If both types ( _, m) of North Shore specimens began with the same shape, there should be similar, but distinct, Q curves produced by each type. Due to the callus on the m types, the m plot should be shifted slightly more toward higher values than the uncallused ( _ ) plot but, in fact, plot 3Q shows the reverse. The m population has its curve shifted toward slightly lower values. The specimens that are to develop a callus inherit, it would seem, a more elongated shape than their uncallusing siblings. As time goes by, the increasing callus alters its calculated Q value by increasing the width and thus the numerator in the formula Q=(W+H)/L. (The height is increased because the base accreted additional nacre as the columellar callus grew.) Any increase in the numerator, meaning in width and/or height, results in an increase in the value of Q for a given length. This causes the specimen's place in the plot of Q values to shift to the right, toward higher values.

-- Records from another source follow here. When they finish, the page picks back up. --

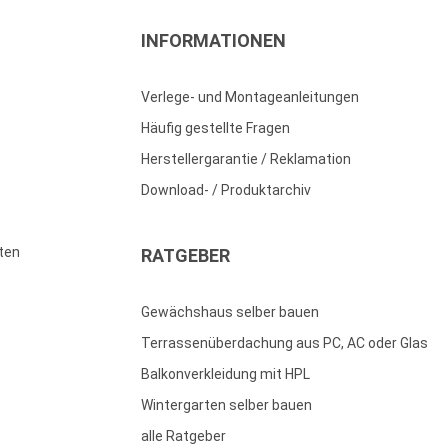
INFORMATIONEN
Verlege- und Montageanleitungen
Häufig gestellte Fragen
Herstellergarantie / Reklamation
Download- / Produktarchiv
ten
RATGEBER
Gewächshaus selber bauen
Terrassenüberdachung aus PC, AC oder Glas
Balkonverkleidung mit HPL
Wintergarten selber bauen
alle Ratgeber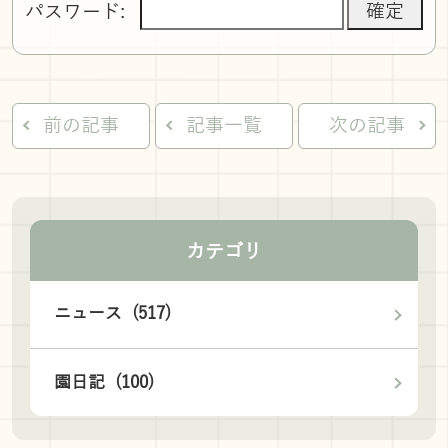
パスワード:
前の記事
記事一覧
次の記事
カテゴリ
ニュース (517)
園日記 (100)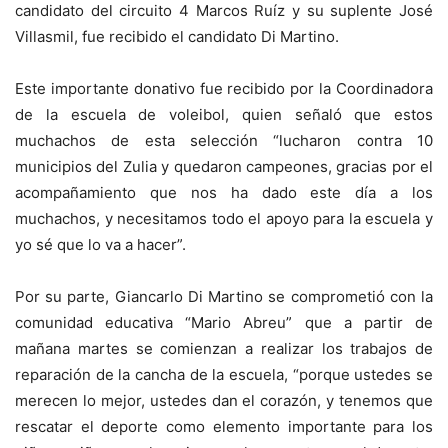
candidato del circuito 4 Marcos Ruíz y su suplente José
Villasmil, fue recibido el candidato Di Martino.
Este importante donativo fue recibido por la Coordinadora
de la escuela de voleibol, quien señaló que estos
muchachos de esta selección “lucharon contra 10
municipios del Zulia y quedaron campeones, gracias por el
acompañamiento que nos ha dado este día a los
muchachos, y necesitamos todo el apoyo para la escuela y
yo sé que lo va a hacer”.
Por su parte, Giancarlo Di Martino se comprometió con la
comunidad educativa “Mario Abreu” que a partir de
mañana martes se comienzan a realizar los trabajos de
reparación de la cancha de la escuela, “porque ustedes se
merecen lo mejor, ustedes dan el corazón, y tenemos que
rescatar el deporte como elemento importante para los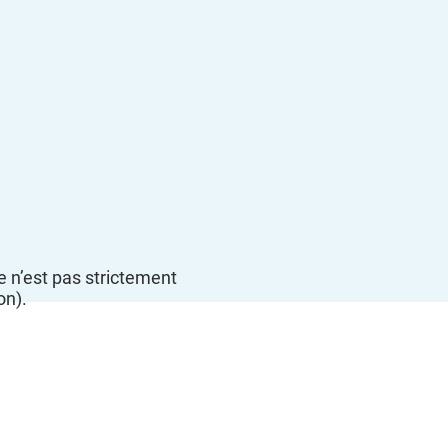
e n’est pas strictement
on).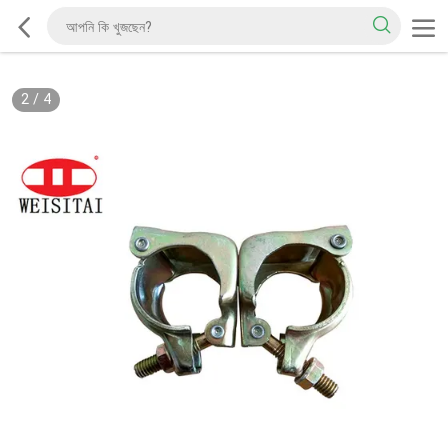
2
/
4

Plot 3Q: the m group's plot would be further to the right than that of the _ group if both started with the same shape.

Therefore, the puzzling minor mode of the _n group of 6Q is caused, it can be conjectured, by the m specimens that did not get an opportunity to produce their callus (and thicker base) before being collected. This left them with their elongated shape and its lower Q value. It has been understood all along that the _ group must have some as yet immature m individuals passing through this stage on their way to acquiring their callused state, hence the name "transitional." Should it be determined that all of the shells in this enigmatic minor mode of the North Shore _ were destined to produce a callus, both groups would have nearly identical shapes but achieved by different mechanisms.

Normal callus development in C. granulata. L=1.017", W= 0.752", H=0.451" (~2x mag.)

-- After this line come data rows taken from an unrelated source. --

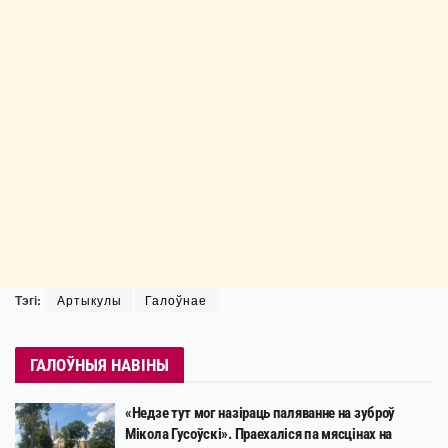
Тэгі:
Артыкулы
Галоўнае
ГАЛОЎНЫЯ НАВІНЫ
«Недзе тут мог назіраць паляванне на зуброў
Мікола Гусоўскі». Праехаліся па мясцінах на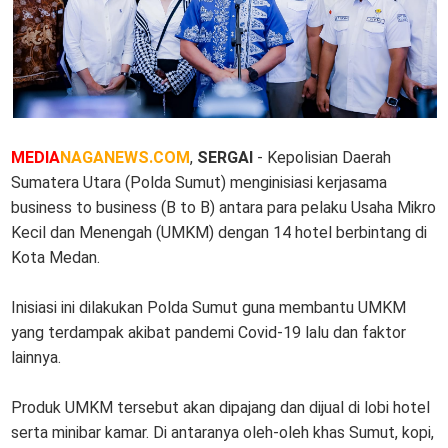
MEDIA
NAGANEWS.COM
,
SERGAI
- Kepolisian Daerah
Sumatera Utara (Polda Sumut) menginisiasi kerjasama
business to business (B to B) antara para pelaku Usaha Mikro
Kecil dan Menengah (UMKM) dengan 14 hotel berbintang di
Kota Medan.
Inisiasi ini dilakukan Polda Sumut guna membantu UMKM
yang terdampak akibat pandemi Covid-19 lalu dan faktor
lainnya.
Produk UMKM tersebut akan dipajang dan dijual di lobi hotel
serta minibar kamar. Di antaranya oleh-oleh khas Sumut, kopi,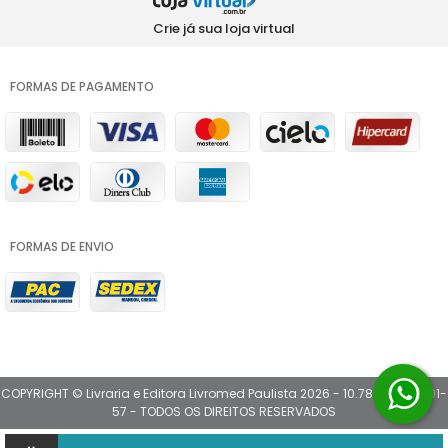
Crie já sua loja virtual
FORMAS DE PAGAMENTO
FORMAS DE ENVIO
COPYRIGHT © Livraria e Editora Livromed Paulista 2026 - 10.780.202/0001-
57 - TODOS OS DIREITOS RESERVADOS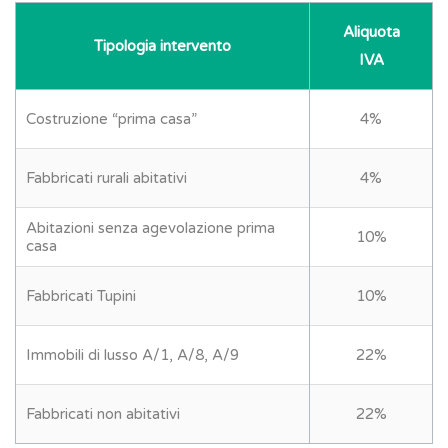
Aliquota
Tipologia intervento
IVA
Costruzione “prima casa”
4%
Fabbricati rurali abitativi
4%
Abitazioni senza agevolazione prima
10%
casa
Fabbricati Tupini
10%
Immobili di lusso A/1, A/8, A/9
22%
Fabbricati non abitativi
22%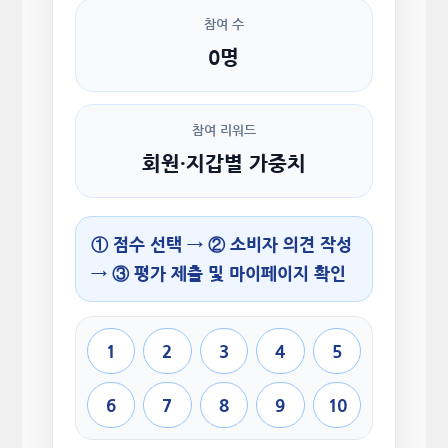
참여 수
0명
참여 리워드
회원·지갑별 가중치
① 점수 선택 → ② 소비자 의견 작성
→ ③ 평가 제출 및 마이페이지 확인
1
2
3
4
5
6
7
8
9
10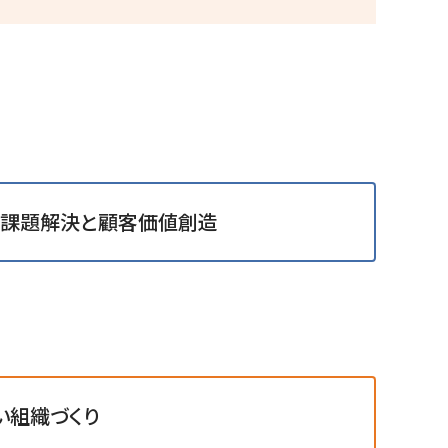
課題解決と顧客価値創造
い組織づくり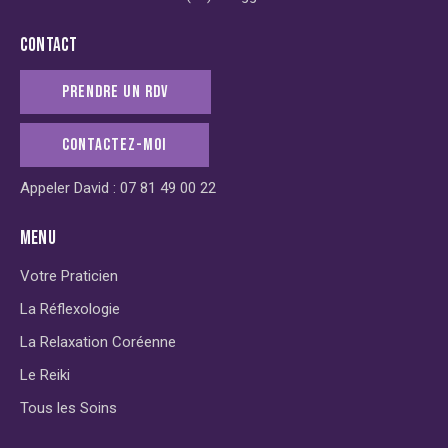
CONTACT
PRENDRE UN RDV
CONTACTEZ-MOI
Appeler David : 07 81 49 00 22
MENU
Votre Praticien
La Réflexologie
La Relaxation Coréenne
Le Reiki
Tous les Soins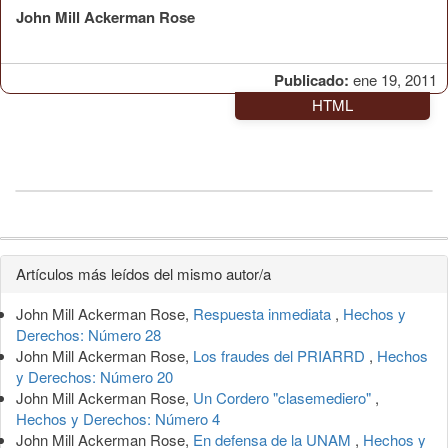
John Mill Ackerman Rose
Publicado:
ene 19, 2011
HTML
Detalles
Artículos más leídos del mismo autor/a
del
John Mill Ackerman Rose,
Respuesta inmediata
,
Hechos y
artículo
Derechos: Número 28
John Mill Ackerman Rose,
Los fraudes del PRIARRD
,
Hechos
y Derechos: Número 20
John Mill Ackerman Rose,
Un Cordero "clasemediero"
,
Hechos y Derechos: Número 4
John Mill Ackerman Rose,
En defensa de la UNAM
,
Hechos y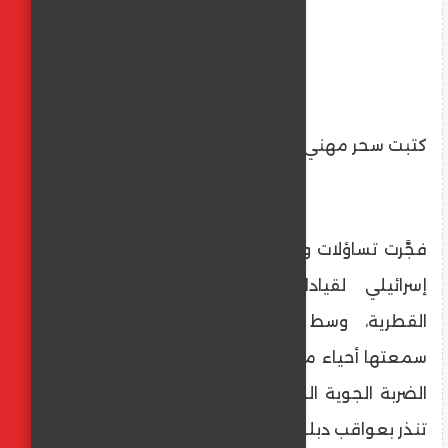
كتبت سحر مهني
فجَّرت تساؤلات وتحذيرات الحديث عن استهداف
إسرائيلي لقيادات "حماس" في العاصمة
القطرية، وسط أنباء عن انفجارات عنيفة
سمعتها أحياء متعددة في الدوحة، لترسم هذه
الضربة الجوية الجديدة ملامح تصعيد إقليمي
تنذر بعواقب دبلوماسية خطيرة.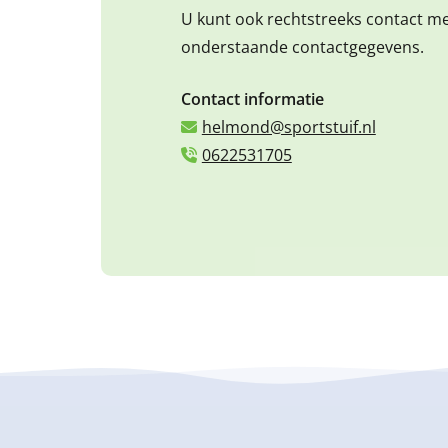
U kunt ook rechtstreeks contact m
onderstaande contactgegevens.
Contact informatie
helmond@sportstuif.nl
0622531705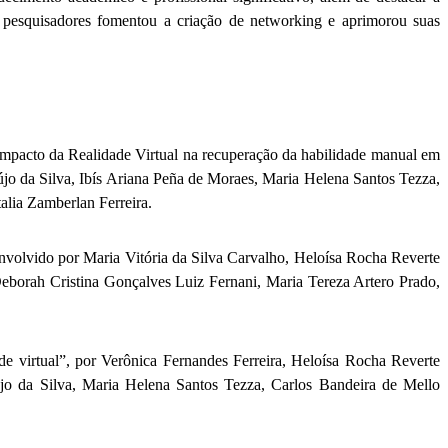
os pesquisadores fomentou a criação de networking e aprimorou suas
Impacto da Realidade Virtual na recuperação da habilidade manual em
aújo da Silva, Ibís Ariana Peña de Moraes, Maria Helena Santos Tezza,
alia Zamberlan Ferreira.
nvolvido por Maria Vitória da Silva Carvalho, Heloísa Rocha Reverte
Deborah Cristina Gonçalves Luiz Fernani, Maria Tereza Artero Prado,
 virtual”, por Verônica Fernandes Ferreira, Heloísa Rocha Reverte
újo da Silva, Maria Helena Santos Tezza, Carlos Bandeira de Mello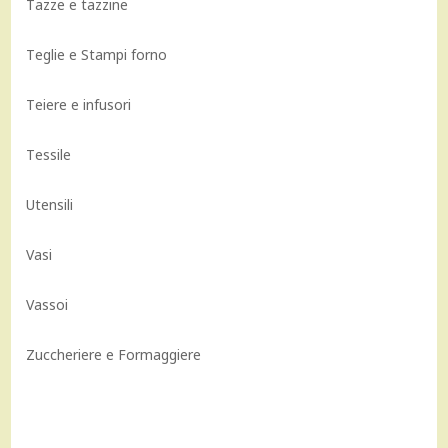
Tazze e tazzine
Teglie e Stampi forno
Teiere e infusori
Tessile
Utensili
Vasi
Vassoi
Zuccheriere e Formaggiere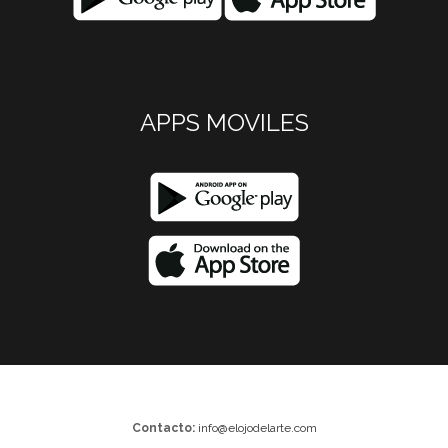
APPS MOVILES
Contacto:
info@elojodelarte.com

This proposition of calluses––present, absent, or inchoate––has genetic ramifications which are not within the scope of this analysis. A reexamination of several of the subject specimens (m) shows that the columellar callus can account for as much as ten percent of the width of the specimen. The labial callus can approach a similar amount. These are modest percentages; a fully mature C. granulata may have increased its width as much as 50% due to labial and columellar callusing. In the image at the right, cuts have been made that stop just short of the inner cavity of this cowry (the lower cut and the upper, right cut). The black lines indicate where the true length and width measurements reside.

A cut into the labial callus of a _ C. gaskoini (~10x mag.)

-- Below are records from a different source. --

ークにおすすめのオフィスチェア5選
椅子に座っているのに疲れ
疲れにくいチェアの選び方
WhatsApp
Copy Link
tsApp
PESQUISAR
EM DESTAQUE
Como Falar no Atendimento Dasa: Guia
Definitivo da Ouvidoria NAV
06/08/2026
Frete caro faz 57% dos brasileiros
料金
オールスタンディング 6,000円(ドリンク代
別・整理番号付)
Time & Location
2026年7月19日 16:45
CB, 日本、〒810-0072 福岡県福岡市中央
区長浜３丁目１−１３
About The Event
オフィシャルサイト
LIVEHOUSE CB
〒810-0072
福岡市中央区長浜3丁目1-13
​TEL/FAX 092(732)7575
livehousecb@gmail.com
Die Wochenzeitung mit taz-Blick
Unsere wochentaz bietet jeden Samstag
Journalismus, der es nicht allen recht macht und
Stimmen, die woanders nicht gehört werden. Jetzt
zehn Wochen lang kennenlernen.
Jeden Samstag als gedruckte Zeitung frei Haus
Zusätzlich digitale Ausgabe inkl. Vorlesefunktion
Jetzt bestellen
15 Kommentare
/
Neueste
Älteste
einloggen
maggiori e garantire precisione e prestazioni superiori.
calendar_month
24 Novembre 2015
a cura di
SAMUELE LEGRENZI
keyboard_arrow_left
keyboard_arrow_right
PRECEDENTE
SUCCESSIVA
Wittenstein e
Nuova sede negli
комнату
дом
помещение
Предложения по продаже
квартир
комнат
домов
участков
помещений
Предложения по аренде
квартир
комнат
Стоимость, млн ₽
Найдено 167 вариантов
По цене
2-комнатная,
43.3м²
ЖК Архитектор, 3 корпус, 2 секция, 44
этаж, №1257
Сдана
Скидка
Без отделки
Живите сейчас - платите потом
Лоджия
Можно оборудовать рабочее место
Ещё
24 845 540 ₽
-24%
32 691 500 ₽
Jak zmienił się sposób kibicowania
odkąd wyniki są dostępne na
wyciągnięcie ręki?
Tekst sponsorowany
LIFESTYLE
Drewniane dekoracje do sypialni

The columella of the same cowry. L=0.955", W=0.645", H=0.493"

Similar cuts were also made into a "transitional" C. gaskoini (at left) from the North Shore and an m specimen from Makua (lower right), neither of which was included in the above study because their length measurements are compromised. When comparing the depth of the cuts in these shells, bear in mind the m specimen is half the size of the North Shore "transitional" shell. Like the C. granulata, these cuts were immediately adjacent to the line of the width measurement and stopped just short of penetrating the inner cavity.

A Makua mb shell: L=0.498", W=0.357", H=0.279" (~5x mag.)

Finally, not all plots of the various proportions of these cowries have been included since this is a brief analysis, however, plots of the width-to-height ratio continue along the same lines as those shown here in that they too indicate distinctive differences between the Makua and North Shore populations. These other differences are not mathematically linked to those discussed above. The slope of a linear regression between the Q parameter and the W:H parameter is essentially zero (i.e., R² <0.001).